Histological assessment and immunohistochemical staining
Fresh skin samples were fixed in formalin for histological assessment and immunohistochemical staining. Briefly, formalin-fixed samples were embedded and sliced into 5-μm sections. For histological assessment, tissue sections were deparaffinized in xylene, rehydrated through graded alcohol in phosphate-buffered saline (PBS), and then stained with a hematoxylin-eosin (HE) working solution. For immunohistochemical analysis, sections were dewaxed and rehydrated, then incubated in 3% H2O2 to block endogenous peroxidase. Immunohistochemical staining was performed using antibodies against CD31 (1:25, ab28364, Abcam, Cambridge, UK) and perilipin (1:500, GP29; Progen, Heidelberg, Germany), followed by secondary antibody. Angiogenesis and adipogenesis were evaluated by counting the number of brown-labeled vessel-like structures and brown-labeled adipocytes, respectively, from six fields of each slide.
Quantitative reverse-transcription polymerase chain reaction (qRT-PCR)

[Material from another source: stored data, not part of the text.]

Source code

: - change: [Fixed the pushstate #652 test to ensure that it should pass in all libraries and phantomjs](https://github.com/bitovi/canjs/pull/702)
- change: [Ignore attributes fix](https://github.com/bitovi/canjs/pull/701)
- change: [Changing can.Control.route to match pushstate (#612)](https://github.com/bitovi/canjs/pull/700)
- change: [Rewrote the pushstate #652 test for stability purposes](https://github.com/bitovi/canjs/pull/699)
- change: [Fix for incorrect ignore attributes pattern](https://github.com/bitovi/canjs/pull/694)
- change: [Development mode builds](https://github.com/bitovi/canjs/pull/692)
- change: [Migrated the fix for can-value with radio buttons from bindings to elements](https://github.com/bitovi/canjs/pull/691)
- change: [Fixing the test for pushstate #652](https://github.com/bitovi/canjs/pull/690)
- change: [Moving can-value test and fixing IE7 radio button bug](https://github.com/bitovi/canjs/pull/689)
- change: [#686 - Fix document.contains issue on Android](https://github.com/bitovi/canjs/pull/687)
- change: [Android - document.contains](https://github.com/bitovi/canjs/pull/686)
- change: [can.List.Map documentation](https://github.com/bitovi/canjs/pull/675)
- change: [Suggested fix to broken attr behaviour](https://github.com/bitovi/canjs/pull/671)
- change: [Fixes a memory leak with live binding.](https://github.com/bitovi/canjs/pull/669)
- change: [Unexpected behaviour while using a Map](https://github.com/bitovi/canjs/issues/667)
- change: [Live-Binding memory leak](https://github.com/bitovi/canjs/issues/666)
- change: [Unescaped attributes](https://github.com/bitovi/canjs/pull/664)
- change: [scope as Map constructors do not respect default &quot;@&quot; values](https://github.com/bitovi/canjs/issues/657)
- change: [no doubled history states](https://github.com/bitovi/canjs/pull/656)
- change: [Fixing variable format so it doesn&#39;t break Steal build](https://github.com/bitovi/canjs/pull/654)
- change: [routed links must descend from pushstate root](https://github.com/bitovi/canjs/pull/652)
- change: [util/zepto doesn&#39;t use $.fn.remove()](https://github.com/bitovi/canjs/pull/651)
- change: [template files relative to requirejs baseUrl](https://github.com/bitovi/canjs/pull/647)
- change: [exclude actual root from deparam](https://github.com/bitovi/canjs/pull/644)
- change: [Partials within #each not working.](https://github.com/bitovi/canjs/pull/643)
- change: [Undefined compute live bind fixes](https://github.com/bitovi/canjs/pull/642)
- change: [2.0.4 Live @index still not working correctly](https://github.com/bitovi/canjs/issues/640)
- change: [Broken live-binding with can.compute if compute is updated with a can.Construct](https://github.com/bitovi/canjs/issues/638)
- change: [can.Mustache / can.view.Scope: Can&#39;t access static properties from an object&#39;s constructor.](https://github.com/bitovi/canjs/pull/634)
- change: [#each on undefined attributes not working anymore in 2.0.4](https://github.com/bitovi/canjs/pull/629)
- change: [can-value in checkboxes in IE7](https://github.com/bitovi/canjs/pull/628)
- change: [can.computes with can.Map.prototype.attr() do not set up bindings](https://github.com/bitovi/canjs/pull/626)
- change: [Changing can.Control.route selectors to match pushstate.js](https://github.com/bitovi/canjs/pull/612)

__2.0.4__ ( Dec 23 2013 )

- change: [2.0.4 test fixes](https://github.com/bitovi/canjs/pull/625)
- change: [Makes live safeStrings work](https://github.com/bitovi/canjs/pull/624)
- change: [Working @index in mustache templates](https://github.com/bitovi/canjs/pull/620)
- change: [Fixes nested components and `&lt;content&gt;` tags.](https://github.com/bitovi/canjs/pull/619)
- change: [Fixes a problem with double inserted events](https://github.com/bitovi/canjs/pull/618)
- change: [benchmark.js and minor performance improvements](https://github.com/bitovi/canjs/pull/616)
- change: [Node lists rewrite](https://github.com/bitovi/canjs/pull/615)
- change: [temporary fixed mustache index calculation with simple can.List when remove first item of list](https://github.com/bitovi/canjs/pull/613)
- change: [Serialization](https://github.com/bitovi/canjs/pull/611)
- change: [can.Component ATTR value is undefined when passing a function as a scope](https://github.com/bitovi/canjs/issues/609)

Total RNA in ADSCs was extracted and measured using qRT-PCR. Primers used for adipogenesis-specific genes were from peroxisome proliferator-activated receptor gamma (PPAR-γ) and CCAAT/enhancer-binding protein alpha (CEBP-α), master regulators for the induction of adipogenic differentiation. RNA was isolated from the samples using Trizol and SYBR Green quantitative PCR SuperMix (Thermo Fisher Scientific, Marietta, USA), followed by reverse transcription. The complementary DNA samples were measured using customized TaqMan Array Plates (Thermo Fisher Scientific, Marietta, USA). Relative expressions were calculated by the cycle threshold method using GAPDH as an endogenous reference gene.
Statistical analysis
Data are expressed as mean ± SD. Results were analyzed using SPSS 22.0 software. An independent t test and least significant difference post hoc analysis were used to compare two and three groups at a single time point, respectively, and one-way analysis of variance (ANOVA) was used to compare groups at all time points. OD values from different ALE samples were subjected to one-way ANOVA followed by Tukey’s multiple comparison test to evaluate the cell viability with ALE treatment. Values of p < 0.05 were considered statistically significant.